Já a ausência de recolhimento do ICMS/ST é diferente. No regime de substituição tributária, a nota fiscal é emitida com o destaque do ICMS-Próprio, como descrito acima, acrescido do destaque do ICMS/ST devido pelo adquirente (substituído) na operação seguinte, mas que, pela sistemática da substituição tributária, é antecipado, mediante o desconto pelo substituto tributário que fica responsável pelo recolhimento em favor do substituído. O valor destacado de ICMS/ST é do terceiro (substituído) e, por isso, quando não é recolhido, configura exatamente o crime contra a ordem tributária.

Por serem situações diversas, a sistemática de recolhimento do ICMS-Próprio e do ICMS/ST não se confunde, e a criminalização da ausência de recolhimento do ICMS/ST não se equipara a mera inadimplência do recolhimento do ICMS-Próprio.

Vale salientar que, ao contrário do que constou da decisão da 3ª Seção do STJ, o julgamento que afastou a incidência do ICMS das bases de cálculo de PIS/Cofins pelo STF (RE 574.706) não modifica esses argumentos nem tem o condão de criminalizar o não recolhimento do ICMS-Próprio declarado e não pago.

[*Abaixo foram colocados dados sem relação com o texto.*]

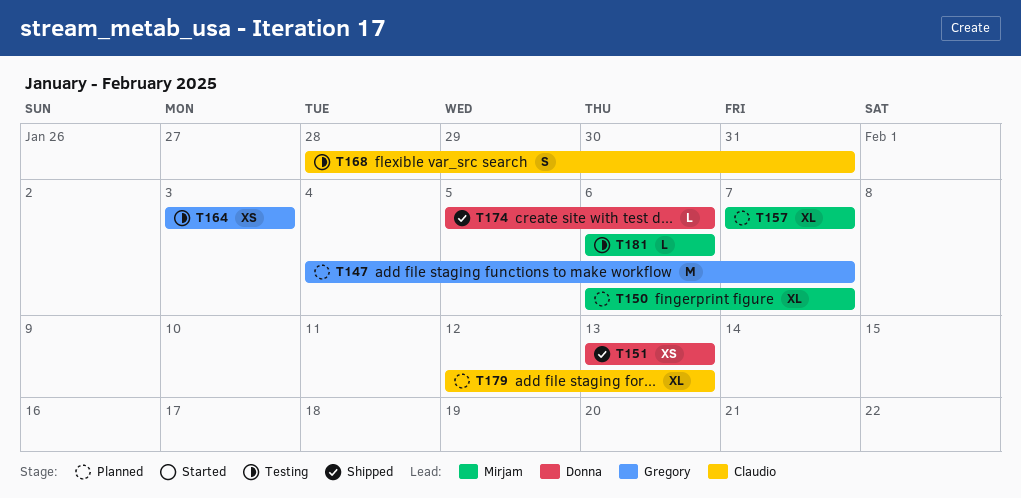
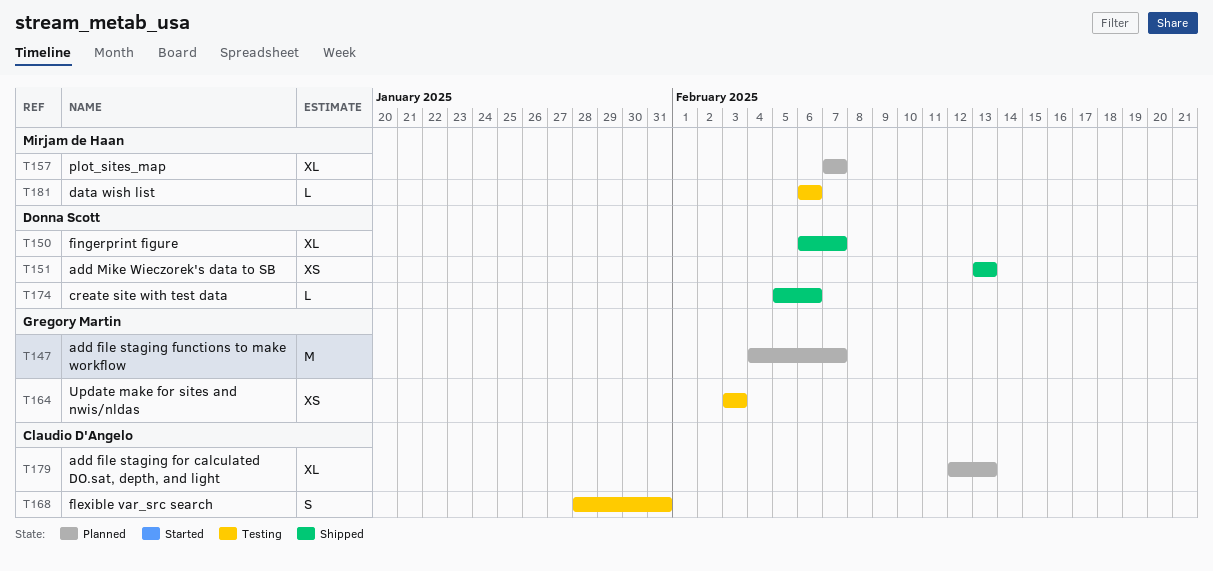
T150, status: Planned -> Shipped
T150, owner: Mirjam de Haan -> Donna Scott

Na oportunidade, o STF reconheceu que o valor do ICMS destacado na nota fiscal não é “receita” do contribuinte e não integra o seu patrimônio, representando mero ingresso financeiro a ser escriturado para posterior apuração do imposto devido. Por ser apurado na escrita fiscal e declarado em GIA, o débito de ICMS é do contribuinte e, caso eventualmente não seja recolhido, não configura apropriação indébita tributária, mas apenas mera inadimplência do contribuinte que não pode ser criminalizada.

Nossos argumentos ficam mais fortes considerando o fato de que o contribuinte que declarou o tributo e, de boa-fé, não efetuou seu recolhimento — por motivos diversos, tais como ausência de caixa, crise financeira, priorização do pagamento de funcionários — não pode ser tratado como o criminoso que sonega, deixa de prestar informações ao Fisco, tentando burlar o sistema mediante fraude, dolo ou simulação. A primeira hipótese é a mera inadimplência tributária que não pode ser criminalizada por ausência de tipificação legal, enquanto a segunda representa crime à ordem tributária e deve ser penalizada nos exatos termos previstos na Lei 8.137/90.

Portanto, a decisão da 3ª Seção do STJ, acompanhada de inúmeros outros precedentes que vêm caminhando no mesmo sentido, precisa ser revista, seja pela Corte Especial do STJ, seja pelo STF, pois o equívoco de criminalizar o mero inadimplemento tributário não representa forma de fazer justiça neste país.